Sofian Laïdouni est de retour pour un nouveau combat au GLORY !
Après une victoire très importante contre Ionut Iancu en Décembre, le poids lourd Français va participer au « Last Heavyweight Standing », un tournoi qui s’étendra sur toute l’année 2025 et couronnera le meilleur poids lourd du monde. 32 poids lourds sont attendus le 5 Avril à Rotterdam et 16 d’entre eux se qualifieront pour le second tour. Actuellement septième mondial, Sofian a l’occasion de frapper un grand coup cette année et d’inscrire son nom dans l’histoire du kickboxing.
« J’ai hâte de combattre dans le tournoi parce que c’est dans ce genre d’occasion qu’on teste les vrais boxeurs »
L’année 2024 s’est finie en beauté pour Sofian Laidouni (37-4-1, 18 KO). Le Nordiste a largement battu Ionut Iancu lors du COLLISION 7, la plus grosse soirée de kickboxing de l’année passée. Fort de ce succès, il regarde de l’avant vers une nouvelle année qui promet d’être chargée en combat pour lui. S’il remporte son tour qualification le 5 Avril, il participera à un tournoi à 4 poids lourds en Juin pour se qualifier pour la finale du « Last Heavyweight Standing ». Son adversaire initial sera déterminé dans les semaines à venir mais le gratin du kickboxing mondial sera présent le 5 Avril.
« Je m’entraînais pour le plaisir, et un jour, je suis monté sur le ring, j’ai kiffé et j’ai plus jamais décroché »
Combattant dans la catégorie des poids lourds (+ 95 kg) en K-1, sa rencontre avec les sports de combat s’initie dans un premier temps par le judo avec son grand-père, puis par le muay-thaï avec son oncle Farid Laïdouni, ancien champion du monde et désormais son entraîneur officiel. Chez les Laïdouni, la boxe est une affaire de famille. Sofian passait son temps au TIGER GYM de Péruwelz (Belgique), où s’entraînait encore son oncle à la fin de sa carrière.

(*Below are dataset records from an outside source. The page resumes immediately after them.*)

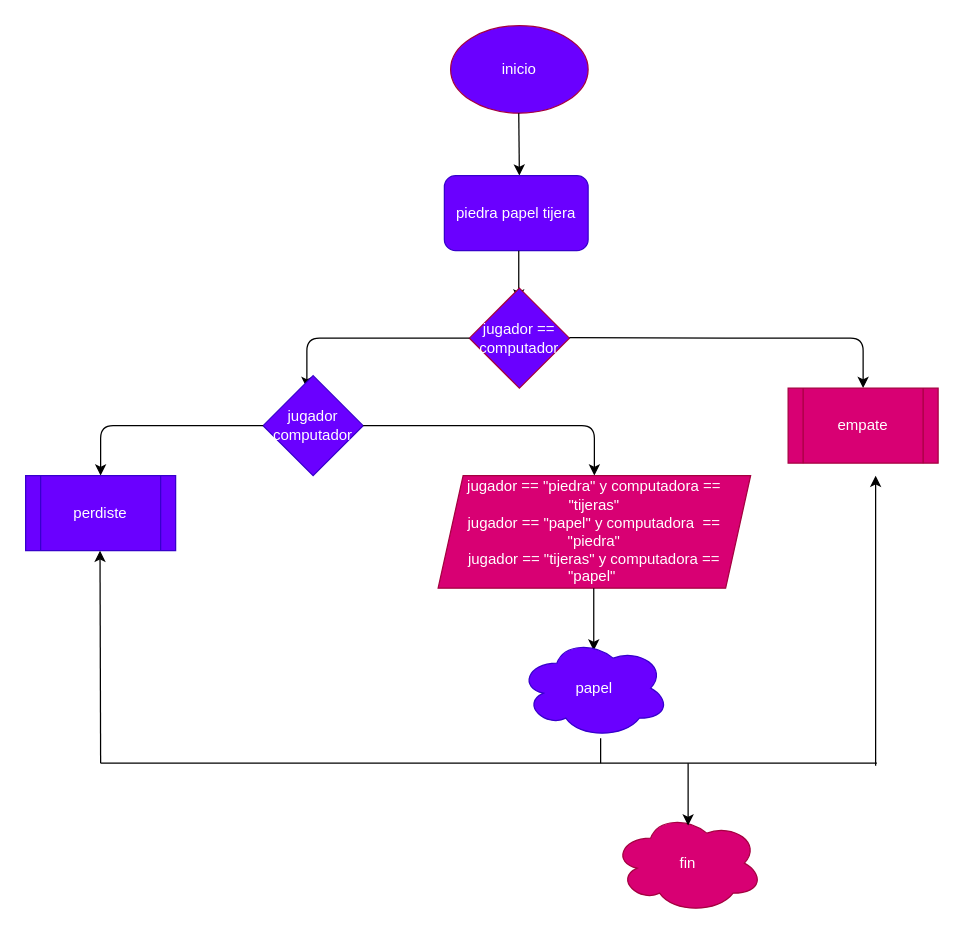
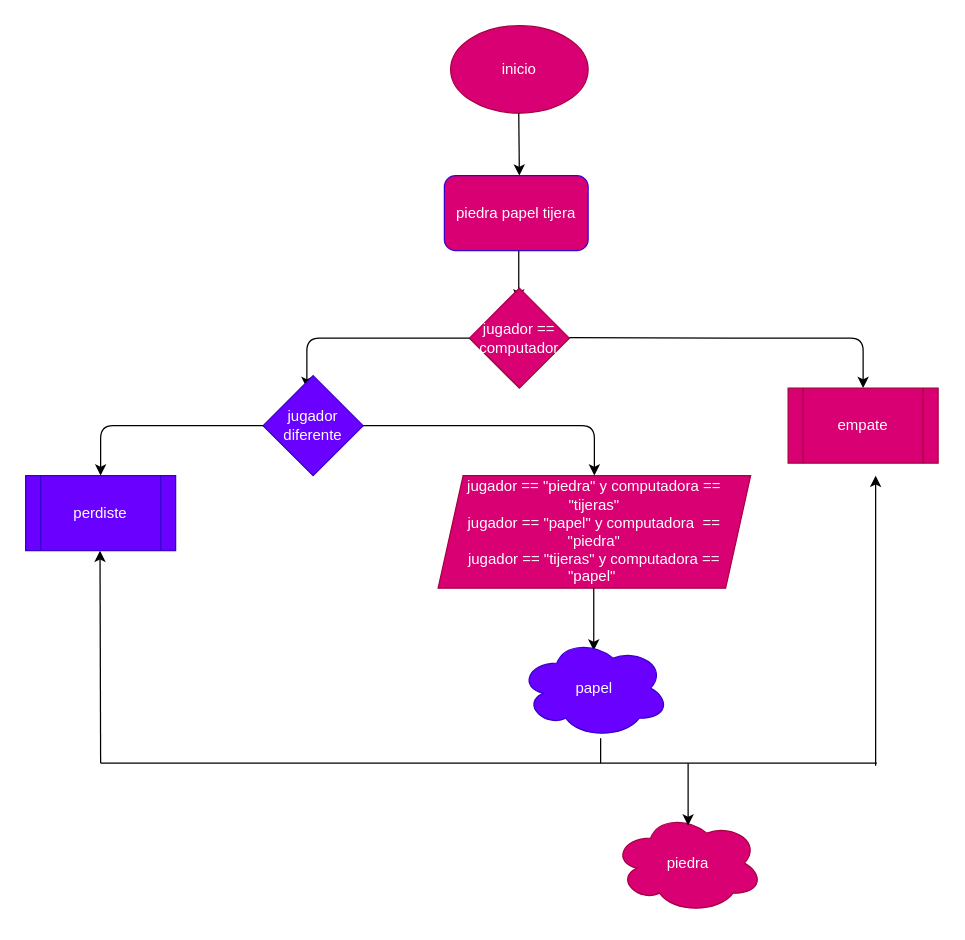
  <mxCell id="0" />
  <mxCell id="1" parent="0" />
- <mxCell id="2" value="inicio" style="ellipse;whiteSpace=wrap;html=1;fillColor=#6a00ff;fontColor=#ffffff;strokeColor=#A50040;" vertex="1" parent="1"><mxGeometry x="360" y="20" width="110" height="70" as="geometry" /></mxCell>
+ <mxCell id="2" value="inicio" style="ellipse;whiteSpace=wrap;html=1;fillColor=#d80073;fontColor=#ffffff;strokeColor=#A50040;" vertex="1" parent="1"><mxGeometry x="360" y="20" width="110" height="70" as="geometry" /></mxCell>
  <mxCell id="3" value="" style="endArrow=classic;html=1;" edge="1" parent="1"><mxGeometry width="50" height="50" relative="1" as="geometry"><mxPoint x="414.5" y="90" as="sourcePoint" /><mxPoint x="415" y="140" as="targetPoint" /></mxGeometry></mxCell>
- <mxCell id="4" value="piedra papel tijera" style="rounded=1;whiteSpace=wrap;html=1;fillColor=#6a00ff;fontColor=#ffffff;strokeColor=#3700CC;" vertex="1" parent="1"><mxGeometry x="355" y="140" width="115" height="60" as="geometry" /></mxCell>
+ <mxCell id="4" value="piedra papel tijera" style="rounded=1;whiteSpace=wrap;html=1;fillColor=#d80073;fontColor=#ffffff;strokeColor=#3700CC;" vertex="1" parent="1"><mxGeometry x="355" y="140" width="115" height="60" as="geometry" /></mxCell>
  <mxCell id="5" value="" style="endArrow=classic;html=1;" edge="1" parent="1"><mxGeometry width="50" height="50" relative="1" as="geometry"><mxPoint x="414.5" y="200" as="sourcePoint" /><mxPoint x="414.5" y="240" as="targetPoint" /></mxGeometry></mxCell>
- <mxCell id="6" value="jugador ==&lt;br&gt;computador" style="rhombus;whiteSpace=wrap;html=1;fillColor=#6a00ff;fontColor=#ffffff;strokeColor=#A50040;" vertex="1" parent="1"><mxGeometry x="375" y="230" width="80" height="80" as="geometry" /></mxCell>
+ <mxCell id="6" value="jugador ==&lt;br&gt;computador" style="rhombus;whiteSpace=wrap;html=1;fillColor=#d80073;fontColor=#ffffff;strokeColor=#A50040;" vertex="1" parent="1"><mxGeometry x="375" y="230" width="80" height="80" as="geometry" /></mxCell>
  <mxCell id="7" value="" style="endArrow=classic;html=1;" edge="1" parent="1"><mxGeometry width="50" height="50" relative="1" as="geometry"><mxPoint x="375" y="270" as="sourcePoint" /><mxPoint x="245" y="310" as="targetPoint" /><Array as="points"><mxPoint x="245" y="270" /></Array></mxGeometry></mxCell>
- <mxCell id="8" value="jugador computador" style="rhombus;whiteSpace=wrap;html=1;fillColor=#6a00ff;fontColor=#ffffff;strokeColor=#3700CC;" vertex="1" parent="1"><mxGeometry x="210" y="300" width="80" height="80" as="geometry" /></mxCell>
+ <mxCell id="8" value="jugador diferente" style="rhombus;whiteSpace=wrap;html=1;fillColor=#6a00ff;fontColor=#ffffff;strokeColor=#3700CC;" vertex="1" parent="1"><mxGeometry x="210" y="300" width="80" height="80" as="geometry" /></mxCell>
  <mxCell id="9" value="" style="endArrow=classic;html=1;" edge="1" parent="1"><mxGeometry width="50" height="50" relative="1" as="geometry"><mxPoint x="455" y="269.5" as="sourcePoint" /><mxPoint x="690" y="310" as="targetPoint" /><Array as="points"><mxPoint x="590" y="270" /><mxPoint x="660" y="270" /><mxPoint x="690" y="270" /></Array></mxGeometry></mxCell>
  <mxCell id="10" value="empate" style="shape=process;whiteSpace=wrap;html=1;backgroundOutline=1;fillColor=#d80073;fontColor=#ffffff;strokeColor=#A50040;" vertex="1" parent="1"><mxGeometry x="630" y="310" width="120" height="60" as="geometry" /></mxCell>
  <mxCell id="11" value="" style="endArrow=classic;html=1;" edge="1" parent="1"><mxGeometry width="50" height="50" relative="1" as="geometry"><mxPoint x="210" y="340" as="sourcePoint" /><mxPoint x="80" y="380" as="targetPoint" /><Array as="points"><mxPoint x="80" y="340" /></Array></mxGeometry></mxCell>
  <mxCell id="12" value="perdiste" style="shape=process;whiteSpace=wrap;html=1;backgroundOutline=1;fillColor=#6a00ff;fontColor=#ffffff;strokeColor=#3700CC;" vertex="1" parent="1"><mxGeometry x="20" y="380" width="120" height="60" as="geometry" /></mxCell>
  <mxCell id="13" value="" style="endArrow=classic;html=1;" edge="1" parent="1"><mxGeometry width="50" height="50" relative="1" as="geometry"><mxPoint x="290" y="340" as="sourcePoint" /><mxPoint x="475" y="380" as="targetPoint" /><Array as="points"><mxPoint x="375" y="340" /><mxPoint x="445" y="340" /><mxPoint x="475" y="340" /></Array></mxGeometry></mxCell>
  <mxCell id="14" value="jugador == &quot;piedra&quot; y computadora ==&lt;br&gt;&quot;tijeras&quot;&lt;br&gt;jugador == &quot;papel&quot; y computadora&amp;nbsp; ==&lt;br&gt;&quot;piedra&quot;&lt;br&gt;jugador == &quot;tijeras&quot; y computadora ==&lt;br&gt;&quot;papel&quot;&amp;nbsp;" style="shape=parallelogram;perimeter=parallelogramPerimeter;whiteSpace=wrap;html=1;fixedSize=1;fillColor=#d80073;fontColor=#ffffff;strokeColor=#A50040;" vertex="1" parent="1"><mxGeometry x="350" y="380" width="250" height="90" as="geometry" /></mxCell>
  <mxCell id="15" value="" style="endArrow=classic;html=1;" edge="1" parent="1"><mxGeometry width="50" height="50" relative="1" as="geometry"><mxPoint x="474.5" y="470" as="sourcePoint" /><mxPoint x="474.5" y="520" as="targetPoint" /></mxGeometry></mxCell>
  <mxCell id="16" value="papel" style="ellipse;shape=cloud;whiteSpace=wrap;html=1;fillColor=#6a00ff;fontColor=#ffffff;strokeColor=#3700CC;" vertex="1" parent="1"><mxGeometry x="415" y="510" width="120" height="80" as="geometry" /></mxCell>
  <mxCell id="17" value="" style="endArrow=classic;html=1;" edge="1" parent="1"><mxGeometry width="50" height="50" relative="1" as="geometry"><mxPoint x="80" y="610" as="sourcePoint" /><mxPoint x="79.5" y="440" as="targetPoint" /></mxGeometry></mxCell>
  <mxCell id="18" value="" style="endArrow=none;html=1;" edge="1" parent="1"><mxGeometry width="50" height="50" relative="1" as="geometry"><mxPoint x="80" y="610" as="sourcePoint" /><mxPoint x="701" y="610" as="targetPoint" /></mxGeometry></mxCell>
  <mxCell id="19" value="" style="endArrow=classic;html=1;" edge="1" parent="1"><mxGeometry width="50" height="50" relative="1" as="geometry"><mxPoint x="700" y="612" as="sourcePoint" /><mxPoint x="700" y="380" as="targetPoint" /></mxGeometry></mxCell>
  <mxCell id="20" value="" style="endArrow=none;html=1;" edge="1" parent="1"><mxGeometry width="50" height="50" relative="1" as="geometry"><mxPoint x="480" y="590" as="sourcePoint" /><mxPoint x="480" y="610" as="targetPoint" /></mxGeometry></mxCell>
- <mxCell id="21" value="fin" style="ellipse;shape=cloud;whiteSpace=wrap;html=1;fillColor=#d80073;fontColor=#ffffff;strokeColor=#A50040;" vertex="1" parent="1"><mxGeometry x="490" y="650" width="120" height="80" as="geometry" /></mxCell>
+ <mxCell id="21" value="piedra" style="ellipse;shape=cloud;whiteSpace=wrap;html=1;fillColor=#d80073;fontColor=#ffffff;strokeColor=#A50040;" vertex="1" parent="1"><mxGeometry x="490" y="650" width="120" height="80" as="geometry" /></mxCell>
  <mxCell id="22" value="" style="endArrow=classic;html=1;" edge="1" parent="1"><mxGeometry width="50" height="50" relative="1" as="geometry"><mxPoint x="550" y="610" as="sourcePoint" /><mxPoint x="550" y="660" as="targetPoint" /></mxGeometry></mxCell>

« Je m’entraînais pour le plaisir, et un jour, je suis monté sur le ring, j’ai kiffé et j’ai plus jamais décroché », déclare-t-il.
Sofian dispute son championnat d‘Europe ISKA accompagné de Youssef Hallouane, ancien champion et organisateur des Chocs du Monde et des Fighting Edition dans lesquels il mettait en avant les combattants des Hauts-de-France.
Aujourd’hui, il s’entraîne et se prépare en France, au LMT chez son oncle Farid Laïdouni ainsi qu’au Fight Fitness Factory de Youssef Hallouane. De surcroît, il n’hésite pas à mettre les gants en Belgique quand l’occasion se présente afin de renouer avec son enfance. Cela lui permet de s’offrir quelques sparrings avec Ryad Merhy (32-2, 26 KO), vainqueur sur Tony Yoka (11-3, 9 KO), Hervé Hubeaux (33-3, 14 KO), ou encore Anis Bouzid (8-1, 3 KO) par exemple.
« Il va y avoir de la casse »
Pour illustrer la présence des meilleurs puncheurs lors de cette soirée, Sofian confie avec humour qu’« il va y avoir de la casse » surtout compte tenu de leurs poids.
Combattre à leur niveau reste risqué, dans sa pratique, le titan de 1,92 m pour 102 kg déplore les blessures post-combats en faisant référence aux coups de « matraques » de Pavel Voronin qu’il avait encaissé à l’occasion de leur combat pour le titre Européen en 2019. Outre les marques physiques, il mentionne les difficultés de sommeil dû à l’adrénaline d’après-combats.
Avide de victoire et de défis, le jeune homme de Vieux-Condé compte bien s’imposer pour « tout rafler ». Ce glorieux combattant à l’ascension fulgurante, considère ce tournoi d’une nuit comme un bonus à son palmarès. Au cœur du ring, Sofian garde son fils en tête et le considère comme moteur depuis de sa naissance. Il refuse de se plaindre et déclare être prêt à tout pour le rendre fier.
Quand il ne combat pas, Sofian occupe le poste de surveillant dans un collège de son quartier. Profondément attaché à la jeunesse, il se rend, en tant qu’ancien champion du monde, accessible et à l’écoute des plus jeunes à l’image du surveillant qu’il aurait aimé avoir dans son adolescence.